Great Expectations

By: Sheila Gaudet

After spending the weekend of family togetherness putting up Christmas decorations, I’m free to admit that there were moments…ok…hours…where I wondered if anyone would notice if I didn’t do it.  I have two school aged boys and a husband who all are part of the process, but I often feel like it’s a one-man show.  I know some families who have beautiful “Hallmark Moments” when it comes to getting ready for the holidays, but we are not one of those families.

Our holiday decorating includes a public debate about the height of the potential tree at the tree farm vs. the actual height of our living room ceiling and how one might impact the other.  It includes lengthy discussions about where at least one type of light should be (this year, it was the netting lights for the bushes.  They were found mixed in with the Christmas tree ornaments on day 2), a few broken ornaments, and usually some arguing.  I have optimistic visions every year that the boys have matured, we’ve worked out the tweaks and that this year it will all be like those holiday specials.

This year the weekend planned for decorating included a high school dance, two Cub Scout activities on Saturday, a pet portrait sitting, and a few final projects for my school that are due today.    I was determined, I scheduled, I failed.

I might need to mention that my husband and I have been married about a year and a half.  He has never been part of the Christmas decorating process, because he’s always been out of town and so usually swoops in for Christmas to find the house decorated, cookies baked, presents purchased and wrapped.  I don’t even know if he realizes we send out Christmas cards.  I have a system, imperfect, but a system.   My husband thinks he has a system.  These two systems have nothing even remotely connecting them together.

My husband has never had to decorate his own house.  Can you see this might be a problem?  First, we cannot find the stepladder.  How you lose a stepladder when you have two garages is beyond me, but this is the first problem.  I’m still not sure what they did to get on the roof, but next thing I know my husband is up there.  Now, he didn’t take the lights with him, or the clips, and has never used them before, so I’m now throwing up the icicle lights and the clips and instructing the 14-year-old on how to clip them on to the gutter without falling and splitting his head open.  (Dave Ramsey says that if someone has ever changed your diaper they can never completely trust you with money advice, but I would also include that they will always think you are going to crack your skull open anytime you are above a height of three feet).  We get the lights hung, I find the extension cord (because I put it away when I cleaned the garage this summer), toss it up to the rooftop, plug them in and “TADA,” half a strand is out.  We try a couple things, but decide it can wait until tomorrow for proper assessment as it’s getting dark.  In the meantime, I’m fluffing bows and hanging wreaths.  As I’m doing this, my husband is above me, cleaning out the gutters.  Got the vision?  Not pretty.  Some netting on the bushes (I swore we had more lights last year!) and we are done for the day.

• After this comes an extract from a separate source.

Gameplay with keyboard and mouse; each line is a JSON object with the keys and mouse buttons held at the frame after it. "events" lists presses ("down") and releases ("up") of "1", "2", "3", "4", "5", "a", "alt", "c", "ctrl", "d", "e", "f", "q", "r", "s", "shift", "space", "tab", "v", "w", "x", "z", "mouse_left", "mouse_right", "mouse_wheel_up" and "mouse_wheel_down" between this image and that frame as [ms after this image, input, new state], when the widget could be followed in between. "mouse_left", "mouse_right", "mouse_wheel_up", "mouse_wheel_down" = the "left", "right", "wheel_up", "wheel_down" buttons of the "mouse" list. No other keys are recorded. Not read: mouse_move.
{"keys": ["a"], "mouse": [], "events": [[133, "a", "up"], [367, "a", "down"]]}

The next day is scheduled to put up the tree.  I figure we can do that and I can still have plenty of time to work on schoolwork.  I take the dogs for their pet portrait (which could have been an hour-long comedy special even though it only took about 20 minutes), the boys are all getting things together for the tree event.

Long and ugly story short-when you are cutting the bottom off the tree, measure twice, cut once.  Otherwise your tree looks like a bush and your wife cries a lot.  We regroup by putting up all the other inside decorations (at least most of them) before bringing in the Christmas bush.  My younger son keeps asking about the tree during the entire process.  There is no good answer.  There is no way to get all my ornaments on the existing tree, so the teenager and I make the call that we will just do the lights and kids ornaments.

The kids ornaments include the ones I buy them each year as part of their individual collections as well as the collection of homemade ornaments we have collected over the years.  A few CDs of holiday music and a successful test of the lights and peace and goodwill is restored.  The house isn’t finished and I haven’t started shopping yet.  The tree is not what I would have envisioned in my dreams.  My 8-year-old pronounced it our “BEST TREE EVER!”  More importantly, he specifically said how much he loved our family time together.  For a child who doesn’t show a lot of affection or vocalize feelings much, this reminded me that holiday gifts come in all shapes and sizes.  Sometimes the best presents are those things we didn’t even know we needed.


2 thoughts on “Great Expectations

  1. So funny. “Your tree looks like a bush and your wife cries a lot” 🙂 I loved this, made me laugh several times thinking of my own family.